[[ Data supplied open ]]
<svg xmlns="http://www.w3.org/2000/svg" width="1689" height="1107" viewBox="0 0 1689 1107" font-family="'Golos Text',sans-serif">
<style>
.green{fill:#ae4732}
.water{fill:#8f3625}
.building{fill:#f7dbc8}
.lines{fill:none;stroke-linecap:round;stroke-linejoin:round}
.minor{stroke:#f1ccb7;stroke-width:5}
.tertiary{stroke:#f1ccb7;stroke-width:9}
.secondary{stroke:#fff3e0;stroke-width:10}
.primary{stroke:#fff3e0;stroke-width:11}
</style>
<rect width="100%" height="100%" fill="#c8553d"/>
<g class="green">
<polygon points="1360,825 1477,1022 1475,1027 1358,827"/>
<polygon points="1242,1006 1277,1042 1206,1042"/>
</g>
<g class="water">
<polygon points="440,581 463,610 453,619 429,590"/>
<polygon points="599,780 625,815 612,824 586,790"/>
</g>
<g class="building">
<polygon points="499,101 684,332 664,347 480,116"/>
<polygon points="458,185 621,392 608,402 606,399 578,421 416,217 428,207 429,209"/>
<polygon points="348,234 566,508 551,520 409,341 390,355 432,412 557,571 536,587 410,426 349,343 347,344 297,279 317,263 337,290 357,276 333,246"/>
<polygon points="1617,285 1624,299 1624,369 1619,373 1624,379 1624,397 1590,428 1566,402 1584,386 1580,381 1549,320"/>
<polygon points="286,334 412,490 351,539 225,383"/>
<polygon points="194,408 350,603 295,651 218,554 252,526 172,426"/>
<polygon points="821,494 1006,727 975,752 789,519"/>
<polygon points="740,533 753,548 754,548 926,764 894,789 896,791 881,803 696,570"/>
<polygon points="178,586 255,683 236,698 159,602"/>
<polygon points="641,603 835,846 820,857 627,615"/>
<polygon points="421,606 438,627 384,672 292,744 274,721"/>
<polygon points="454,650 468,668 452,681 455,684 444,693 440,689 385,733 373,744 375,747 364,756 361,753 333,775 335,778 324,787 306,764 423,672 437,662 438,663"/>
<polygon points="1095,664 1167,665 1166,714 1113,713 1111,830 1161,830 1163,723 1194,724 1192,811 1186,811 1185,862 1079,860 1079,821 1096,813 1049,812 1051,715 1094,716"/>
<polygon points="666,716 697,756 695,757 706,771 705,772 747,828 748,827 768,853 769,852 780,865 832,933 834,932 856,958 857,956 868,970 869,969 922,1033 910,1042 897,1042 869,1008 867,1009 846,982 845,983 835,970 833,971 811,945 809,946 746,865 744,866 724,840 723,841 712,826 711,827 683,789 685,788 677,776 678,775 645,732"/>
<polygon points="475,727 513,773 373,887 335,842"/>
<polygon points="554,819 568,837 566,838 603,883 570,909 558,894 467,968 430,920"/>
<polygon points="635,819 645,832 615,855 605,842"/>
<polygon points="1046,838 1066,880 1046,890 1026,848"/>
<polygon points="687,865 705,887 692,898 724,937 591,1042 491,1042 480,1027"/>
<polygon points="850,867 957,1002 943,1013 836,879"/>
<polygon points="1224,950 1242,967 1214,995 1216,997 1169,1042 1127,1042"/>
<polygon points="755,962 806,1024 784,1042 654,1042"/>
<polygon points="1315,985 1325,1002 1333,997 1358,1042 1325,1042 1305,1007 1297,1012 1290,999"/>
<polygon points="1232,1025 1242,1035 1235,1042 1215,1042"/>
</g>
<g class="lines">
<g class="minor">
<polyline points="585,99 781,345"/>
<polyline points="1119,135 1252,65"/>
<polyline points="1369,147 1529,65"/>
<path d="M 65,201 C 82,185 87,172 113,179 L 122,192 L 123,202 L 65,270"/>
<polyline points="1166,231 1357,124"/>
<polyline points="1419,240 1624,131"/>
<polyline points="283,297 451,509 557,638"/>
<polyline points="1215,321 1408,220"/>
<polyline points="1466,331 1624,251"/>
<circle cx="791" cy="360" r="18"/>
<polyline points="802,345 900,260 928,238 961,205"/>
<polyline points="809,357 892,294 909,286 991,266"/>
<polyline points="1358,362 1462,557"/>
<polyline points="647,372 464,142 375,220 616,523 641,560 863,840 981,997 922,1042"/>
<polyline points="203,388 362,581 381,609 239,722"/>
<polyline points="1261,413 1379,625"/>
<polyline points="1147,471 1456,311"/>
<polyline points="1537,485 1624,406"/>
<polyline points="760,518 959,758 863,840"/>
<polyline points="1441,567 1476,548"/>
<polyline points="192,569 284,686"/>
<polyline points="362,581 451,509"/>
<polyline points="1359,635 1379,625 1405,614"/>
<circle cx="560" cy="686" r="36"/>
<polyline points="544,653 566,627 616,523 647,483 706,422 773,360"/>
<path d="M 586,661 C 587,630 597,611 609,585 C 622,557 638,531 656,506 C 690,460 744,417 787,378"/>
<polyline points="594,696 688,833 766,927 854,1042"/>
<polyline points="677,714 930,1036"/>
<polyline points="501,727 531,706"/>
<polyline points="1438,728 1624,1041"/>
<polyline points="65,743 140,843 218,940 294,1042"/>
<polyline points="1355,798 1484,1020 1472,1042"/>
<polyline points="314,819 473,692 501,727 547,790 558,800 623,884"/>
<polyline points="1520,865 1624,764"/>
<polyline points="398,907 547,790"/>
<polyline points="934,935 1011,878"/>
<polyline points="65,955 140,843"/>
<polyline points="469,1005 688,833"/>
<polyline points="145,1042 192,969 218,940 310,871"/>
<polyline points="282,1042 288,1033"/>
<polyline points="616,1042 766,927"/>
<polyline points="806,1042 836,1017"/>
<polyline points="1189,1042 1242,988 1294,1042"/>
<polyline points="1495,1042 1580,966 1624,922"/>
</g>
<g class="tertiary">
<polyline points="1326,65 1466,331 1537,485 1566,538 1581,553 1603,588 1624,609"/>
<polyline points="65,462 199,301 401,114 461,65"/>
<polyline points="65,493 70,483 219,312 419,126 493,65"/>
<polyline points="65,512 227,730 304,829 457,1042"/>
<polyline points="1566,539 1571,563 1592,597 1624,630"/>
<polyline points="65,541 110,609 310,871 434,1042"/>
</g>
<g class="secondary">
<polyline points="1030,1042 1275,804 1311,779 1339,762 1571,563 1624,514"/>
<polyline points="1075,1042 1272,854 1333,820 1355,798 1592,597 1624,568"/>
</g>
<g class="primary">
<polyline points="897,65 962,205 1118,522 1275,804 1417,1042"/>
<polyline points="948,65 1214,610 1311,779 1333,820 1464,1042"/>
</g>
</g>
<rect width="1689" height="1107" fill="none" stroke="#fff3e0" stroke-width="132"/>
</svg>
[[ Data supplied closed ]]
> _Instructions for the task_: For each line above that includes "lines", copy the line.

> _Output of the task_:
.lines{fill:none;stroke-linecap:round;stroke-linejoin:round}
<g class="lines">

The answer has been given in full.